27.04.2018 at 20:36 h / Edited 06.07.2018 at 18:41 h
Alex Data Analyst
A company wants to initiate the implementation of a cultural change transformation. How do you build and run such a project in order to implement sustainable values and convictions?
Larry Helping Companies Grow: Retained Search, Relationship Management Coaching, and Executive Outplacement.
Question #1 is "who is driving the change." It can't be HR! HR can facilitate, educate, and schedule. But it can't be the driver. The driver has to be the CEO. And the first intervention has to be with the Board of Directors. If the Board becomes a role model for the culture the company seeks to show then it all flows downhill in a hierarchical system.
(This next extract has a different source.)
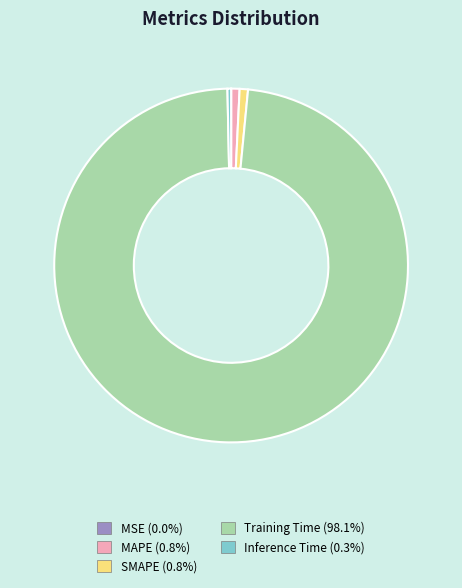

Does any single category account for the majority?

Yes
Check boardoptions.com and google "Platform for Success" in PSYCHOLOGY TODAY. See our attached MIT SLOAN MANAGEMENT REVIEW on Board Self Evaluation as a first step in corporate culture change.
Once change is done at the Board level, then the CEO can point to the Board as a role model for what the CEO expects of employees.
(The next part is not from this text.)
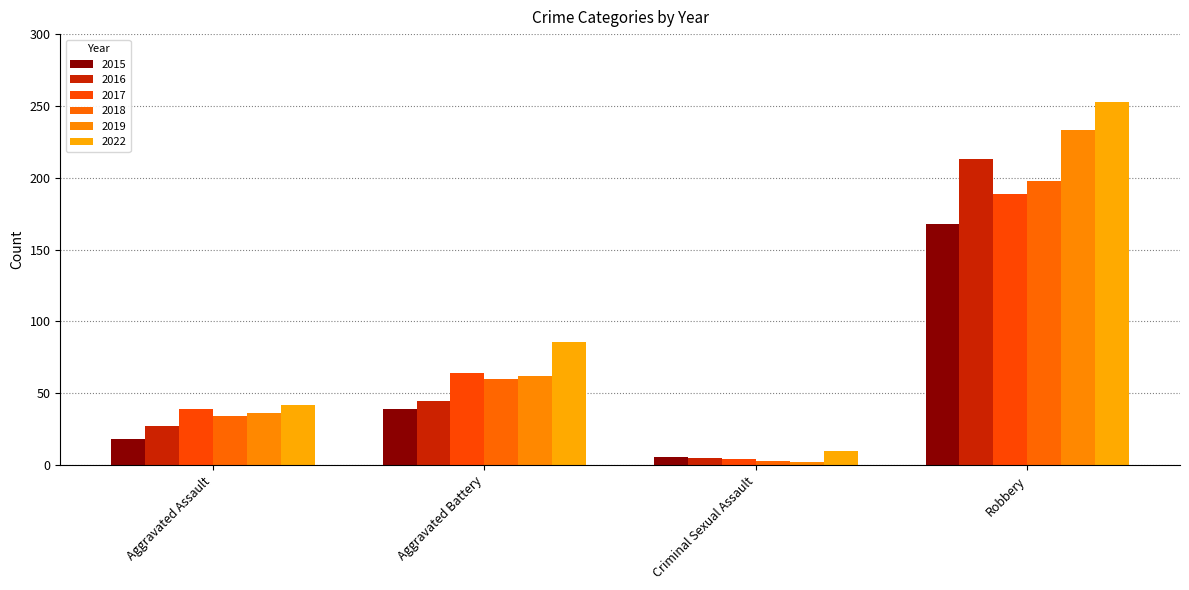

List the labels in order of 2019 value, smallest first.

Criminal Sexual Assault, Aggravated Assault, Aggravated Battery, Robbery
If the Board says, "No Way!" Or the CEO says, "I'm not going there....." then you might find institutional culture change an intervention "full of sound and fury and signifying nothing."
Nikola I study, apply and teach success strategies
For such a change I would follow the ADKAR model or the 8 step process for leading change of Kotter. They seem to cover all needed aspects and deal with resistance to change. Also there are some books that could help the transformation. My favourite ones are:
Who moved my cheese
Who killed change
The energy bus
Finally I would recommend also focusing on a strong change story that will lead the way and create a compelling vision.
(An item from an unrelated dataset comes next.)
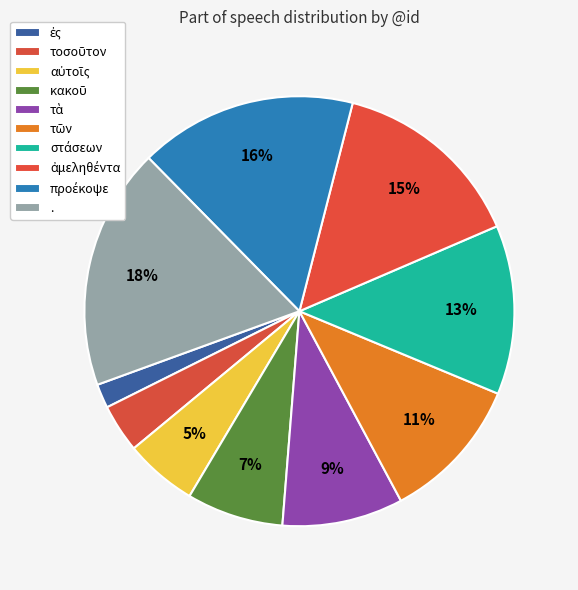

What is the ratio of the value at τὰ to the value at αὐτοῖς?

1.7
Feel free to contact me if you need further details.
George George Lellis✔CIM Chartered Marketer for profitable brand and business growth ►Food & Drink | FMCG & OTC | Consumer Tech
Cultural Change transformation is nothing else but change management.
The change management plan can start with a situational audit, a segmentation of internal stakeholders on a much more systematic basis taking into account the typical 7S McKinsey Matrix so as to see where actually this change will be needed.
Later on, if you want to change the culture itself at its core, there are many models like the Paradigm or the Flower or even the Iceberg where you can run and validate them with the rest of your team.
The most important thing is to bring them on board.
Most change management plans do fail because the company moves ahead without keeping the employees engaged with the process.
So before planning, talking and jotting down individual inputs is far more helpful in the early days of planning.
Would that help at all to keep things going?
Chuck LEAN Business Consultant
Cultural transformation is an evolving and developing process of shifting a company culture that takes place based on the values and organization of your company.
The reward? A thriving, values-driven company culture that drives sustainable success.
A cultural transformation requires taking an introspective look at your company and making changes to you shape your policies, commitments, processes, and behaviors, so they reflect the values and beliefs of your employees. The result of a successful cultural transformation process will be your employees knowing what your company stands for, what defines it, and what distinguishes you from other organizations, and thriving in such working environment.
A well-rounded cultural transformation will change the way your employees think, act and deliver your services and products to your customers. Every interaction should reflect your cultural values, from the first time that a customer makes contact with your company to the very end of the transaction.